The problem with the point system is that someone can qualify to immigrate but not be able to find a job. That happened in Canada a while back. A ton of foreign trained doctors were working manual labor jobs because they couldn't work as a doctor.
This could be considered a failure of the medical training system rather than a failure of the immigration system. Canada has lots of need for doctors, there's a lack of residency spots to qualify as a Canadian-approved doctor.
Yes, that's certainly a factor.

If US citizens who go to med school are heavily protected by licensing laws from competition, whereas US citizens who go to grad school in engineering experience the opposite, you should expect more US Citizens to go into medicine, and more international students hoping to gain entry to the US to train as engineers.

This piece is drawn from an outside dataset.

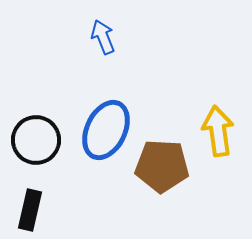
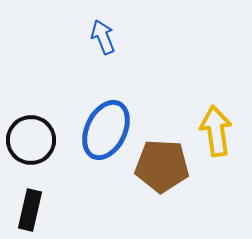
yellow arrow: moved 2 px left
black circle: moved 5 px left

This, rather than deficiencies in the US educational system or problems with making programming "cool", goes a long way toward explaining why US citizens tend to avoid certain fields. It would also explain why the "shortage" of US citizens going into certain fields is actually a highly rational response to a market distortion created by government policy.

It's not like the UK, Canada or Australia which have point-based immigration systems. The US has very few ways for a competent, educated immigrant to enter the country.

The US and Canada both have immigration caps for different resident visas. And they are very similar between the two countries.

A more appropriate way to describe the current situation is that demand for entry into the US is far below available supply.